━━━━━ Working data ━━━━━

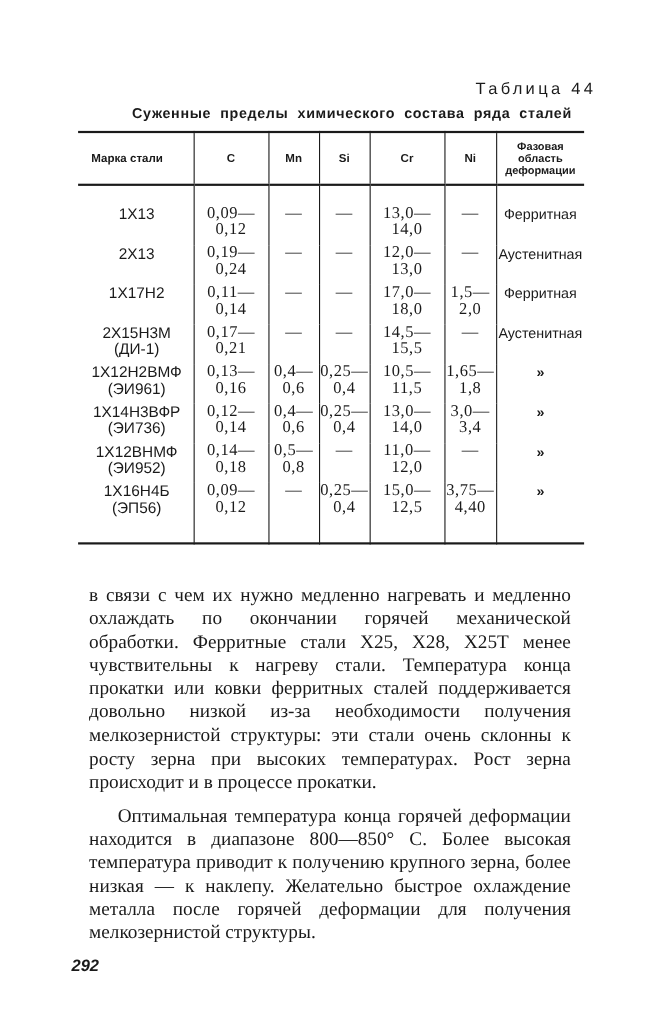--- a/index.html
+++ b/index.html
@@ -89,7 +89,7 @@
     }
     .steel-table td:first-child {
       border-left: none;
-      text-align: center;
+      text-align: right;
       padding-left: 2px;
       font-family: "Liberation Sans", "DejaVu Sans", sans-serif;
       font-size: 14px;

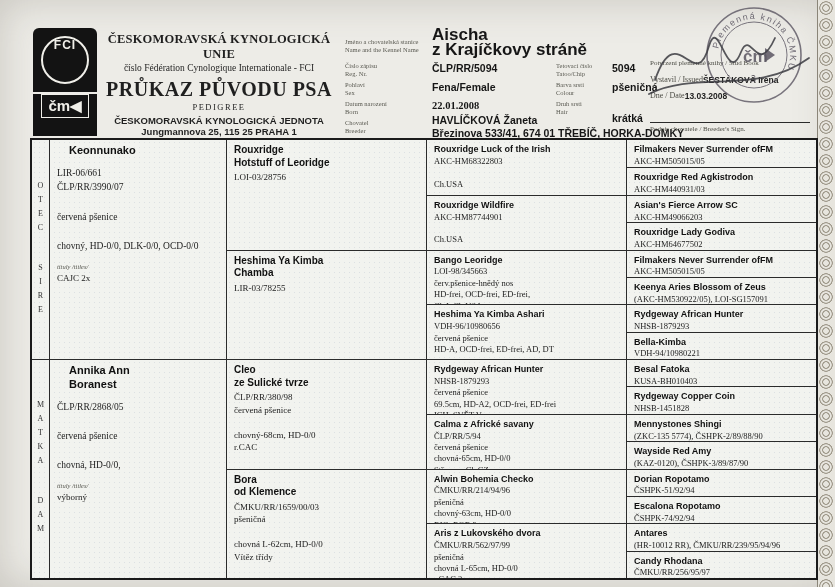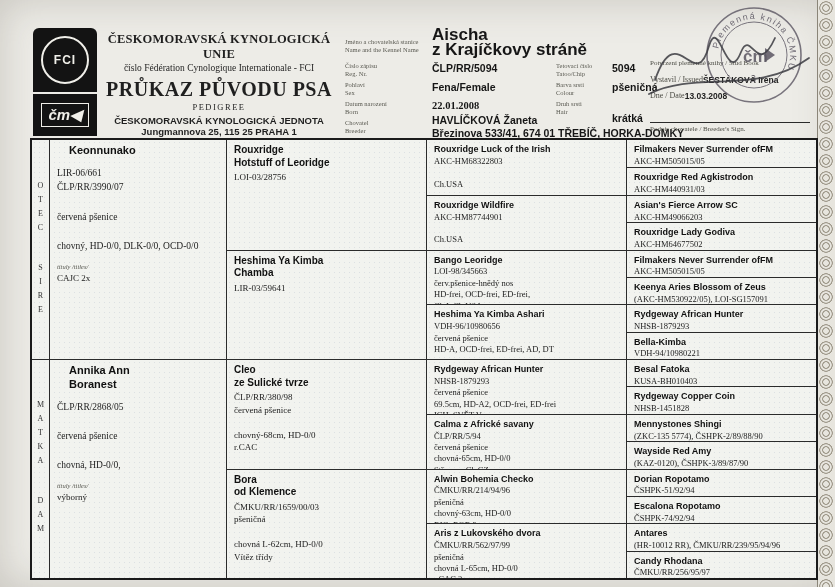--- a/index.html
+++ b/index.html
@@ -18,7 +18,7 @@
   
   .logo-block{position:absolute;left:33px;top:28px;width:64px;height:108px;display:flex;flex-direction:column;gap:2px;}
   .fci-box{flex:1.5;background:#131313;border-radius:6px 6px 0 0;display:flex;align-items:center;justify-content:center;}
-  .fci-ring{width:44px;height:44px;border:2.5px solid #f0efe9;border-radius:50%;display:flex;align-items:center;justify-content:center;}
+  .fci-ring{width:44px;height:44px;border:2.5px solid #f0efe9;border-radius:50%;display:flex;justify-content:center;}
   .fci-ring span{font-family:"Liberation Sans",sans-serif;font-weight:bold;font-size:12px;color:#f0efe9;letter-spacing:1px;}
   .cmu-box{flex:1;background:#131313;display:flex;align-items:center;justify-content:center;font-style:italic;}
   .cmu-inner{border:1px solid #f0efe9;padding:2px 6px;font-family:"Liberation Sans",sans-serif;

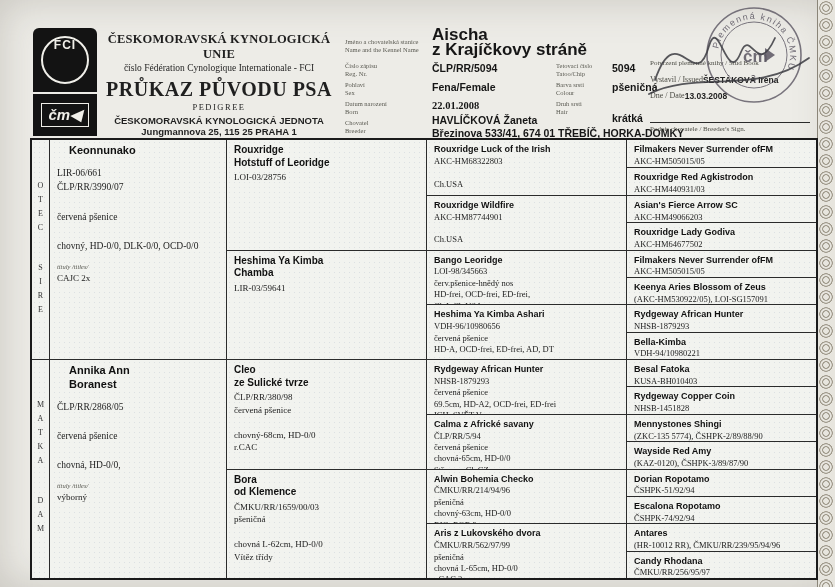--- a/index.html
+++ b/index.html
@@ -20,7 +20,7 @@
   .fci-box{flex:1.5;background:#131313;border-radius:6px 6px 0 0;display:flex;align-items:center;justify-content:center;}
   .fci-ring{width:44px;height:44px;border:2.5px solid #f0efe9;border-radius:50%;display:flex;justify-content:center;}
   .fci-ring span{font-family:"Liberation Sans",sans-serif;font-weight:bold;font-size:12px;color:#f0efe9;letter-spacing:1px;}
-  .cmu-box{flex:1;background:#131313;display:flex;align-items:center;justify-content:center;font-style:italic;}
+  .cmu-box{flex:1;background:#131313;display:flex;align-items:flex-start;justify-content:center;}
   .cmu-inner{border:1px solid #f0efe9;padding:2px 6px;font-family:"Liberation Sans",sans-serif;
         font-weight:bold;font-size:15px;color:#f0efe9;letter-spacing:0;}
   

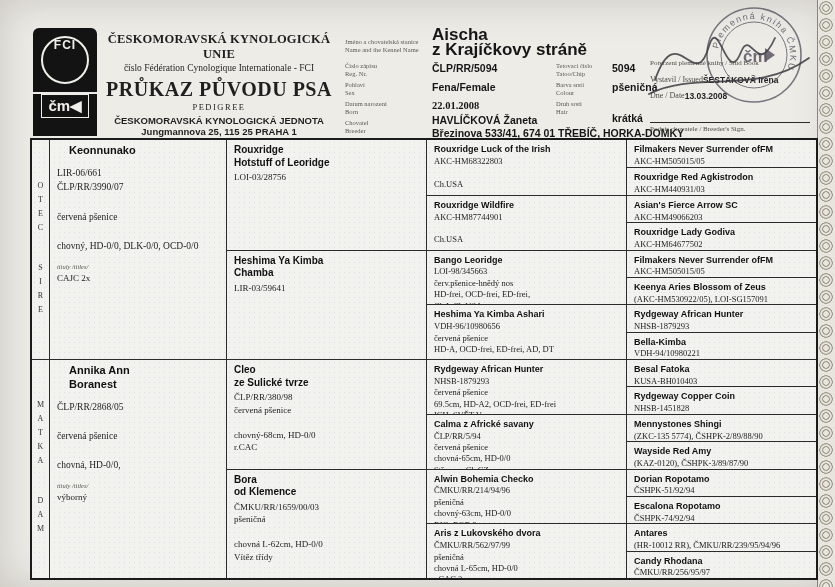--- a/index.html
+++ b/index.html
@@ -206,7 +206,7 @@
     <div class="cell" style="grid-column:3;grid-row:5/span 4">
       <div class="nm">Heshima Ya Kimba
 Chamba</div>
-      <div class="dt">LIR-03/59641</div>
+      <div class="dt">LIR-03/78255</div>
     </div>
     <div class="cell" style="grid-column:3;grid-row:9/span 4">
       <div class="nm">Cleo

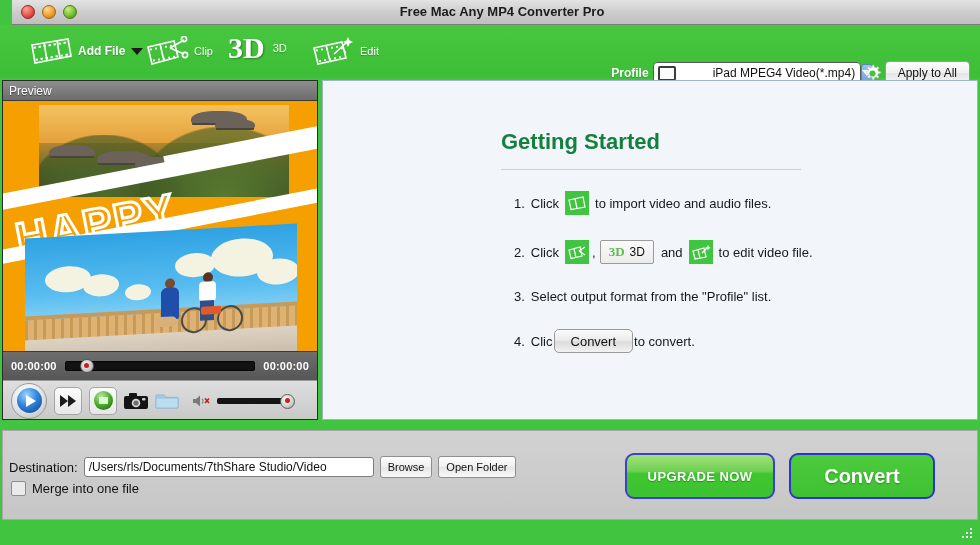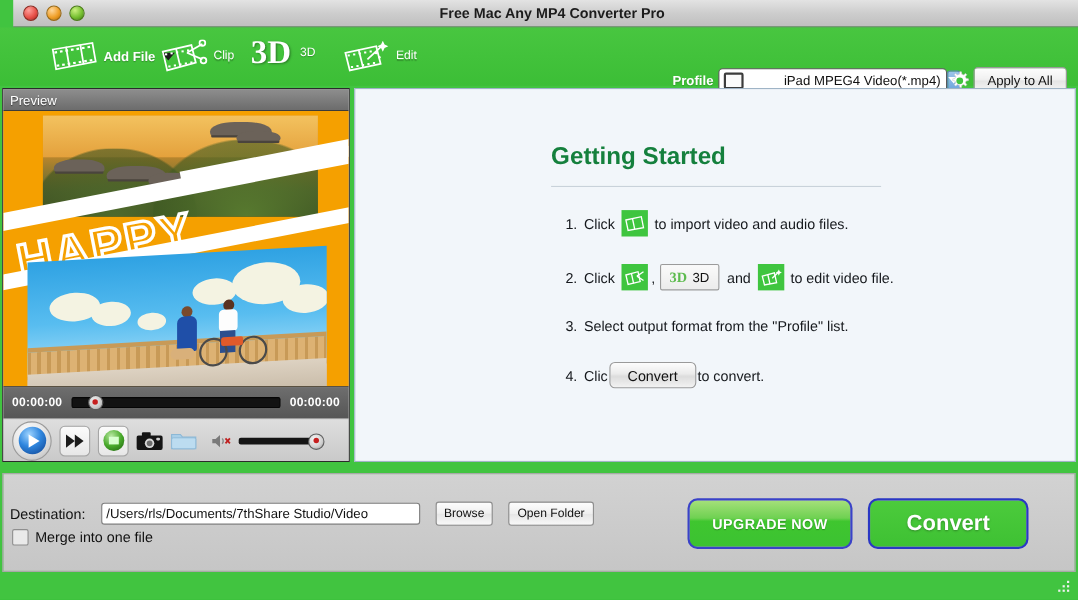--- a/index.html
+++ b/index.html
@@ -301,7 +301,7 @@
 
   <div class="toolbar">
 
-    <div class="tool-group" style="left:44px; top:11px;">
+    <div class="tool-group" style="left:28px; top:11px;">
       <svg width="46" height="30" viewBox="0 0 46 30">
         <g fill="none" stroke="#ffffff" stroke-width="1.6">
           <path d="M4 9 L40 3 L43 20 L7 27 Z"></path>

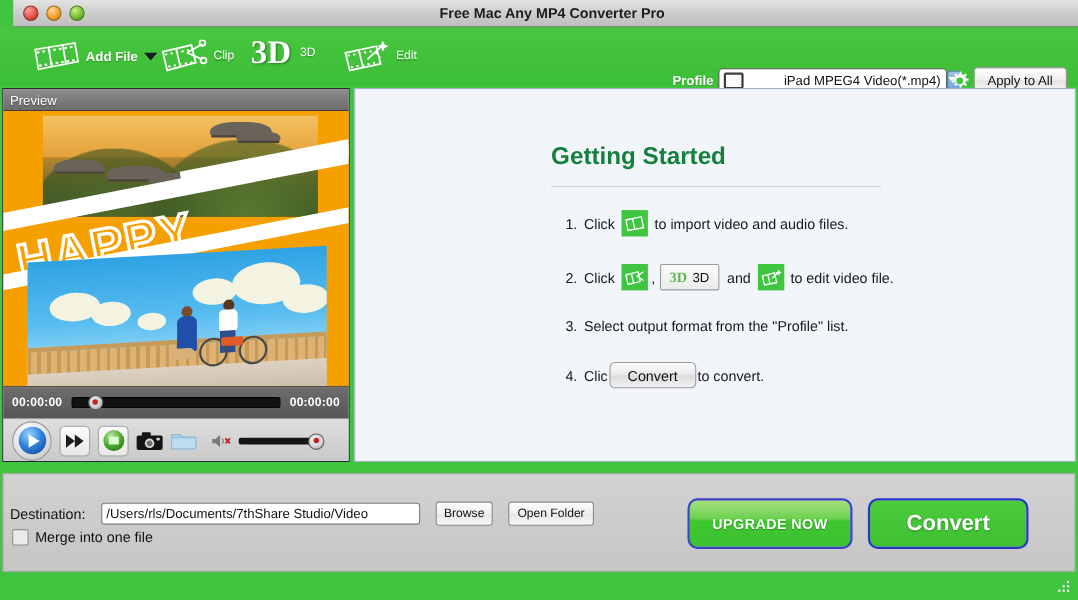--- a/index.html
+++ b/index.html
@@ -199,7 +199,7 @@
     background: linear-gradient(to bottom, #d2d2d2 0%, #c6c6c6 100%);
     border: 1px solid #a8a8a8; box-sizing: border-box;
   }
-  .dest-row { position: absolute; left: 6px; top: 25px; display: flex; align-items: center; gap: 14px; }
+  .dest-row { position: absolute; left: 6px; top: 25px; display: flex; align-items: center; gap: 6px; }
   .dest-label { font-size: 13px; color: #111; }
   .dest-input {
     width: 290px; height: 20px; background: #fff; border: 1px solid #7d7d7d;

━━━━━

● **What you are asked to do**
Set down every record exactly, without the pictures.

● **Answer area**
--- a/index.html
+++ b/index.html
@@ -89,7 +89,7 @@
     }
     .steel-table td:first-child {
       border-left: none;
-      text-align: center;
+      text-align: right;
       padding-left: 2px;
       font-family: "Liberation Sans", "DejaVu Sans", sans-serif;
       font-size: 14px;

--- a/index.html
+++ b/index.html
@@ -18,7 +18,7 @@
   
   .logo-block{position:absolute;left:33px;top:28px;width:64px;height:108px;display:flex;flex-direction:column;gap:2px;}
   .fci-box{flex:1.5;background:#131313;border-radius:6px 6px 0 0;display:flex;align-items:center;justify-content:center;}
-  .fci-ring{width:44px;height:44px;border:2.5px solid #f0efe9;border-radius:50%;display:flex;align-items:center;justify-content:center;}
+  .fci-ring{width:44px;height:44px;border:2.5px solid #f0efe9;border-radius:50%;display:flex;justify-content:center;}
   .fci-ring span{font-family:"Liberation Sans",sans-serif;font-weight:bold;font-size:12px;color:#f0efe9;letter-spacing:1px;}
   .cmu-box{flex:1;background:#131313;display:flex;align-items:center;justify-content:center;font-style:italic;}
   .cmu-inner{border:1px solid #f0efe9;padding:2px 6px;font-family:"Liberation Sans",sans-serif;

--- a/index.html
+++ b/index.html
@@ -20,7 +20,7 @@
   .fci-box{flex:1.5;background:#131313;border-radius:6px 6px 0 0;display:flex;align-items:center;justify-content:center;}
   .fci-ring{width:44px;height:44px;border:2.5px solid #f0efe9;border-radius:50%;display:flex;justify-content:center;}
   .fci-ring span{font-family:"Liberation Sans",sans-serif;font-weight:bold;font-size:12px;color:#f0efe9;letter-spacing:1px;}
-  .cmu-box{flex:1;background:#131313;display:flex;align-items:center;justify-content:center;font-style:italic;}
+  .cmu-box{flex:1;background:#131313;display:flex;align-items:flex-start;justify-content:center;}
   .cmu-inner{border:1px solid #f0efe9;padding:2px 6px;font-family:"Liberation Sans",sans-serif;
         font-weight:bold;font-size:15px;color:#f0efe9;letter-spacing:0;}
   

--- a/index.html
+++ b/index.html
@@ -206,7 +206,7 @@
     <div class="cell" style="grid-column:3;grid-row:5/span 4">
       <div class="nm">Heshima Ya Kimba
 Chamba</div>
-      <div class="dt">LIR-03/59641</div>
+      <div class="dt">LIR-03/78255</div>
     </div>
     <div class="cell" style="grid-column:3;grid-row:9/span 4">
       <div class="nm">Cleo

--- a/index.html
+++ b/index.html
@@ -301,7 +301,7 @@
 
   <div class="toolbar">
 
-    <div class="tool-group" style="left:44px; top:11px;">
+    <div class="tool-group" style="left:28px; top:11px;">
       <svg width="46" height="30" viewBox="0 0 46 30">
         <g fill="none" stroke="#ffffff" stroke-width="1.6">
           <path d="M4 9 L40 3 L43 20 L7 27 Z"></path>

--- a/index.html
+++ b/index.html
@@ -199,7 +199,7 @@
     background: linear-gradient(to bottom, #d2d2d2 0%, #c6c6c6 100%);
     border: 1px solid #a8a8a8; box-sizing: border-box;
   }
-  .dest-row { position: absolute; left: 6px; top: 25px; display: flex; align-items: center; gap: 14px; }
+  .dest-row { position: absolute; left: 6px; top: 25px; display: flex; align-items: center; gap: 6px; }
   .dest-label { font-size: 13px; color: #111; }
   .dest-input {
     width: 290px; height: 20px; background: #fff; border: 1px solid #7d7d7d;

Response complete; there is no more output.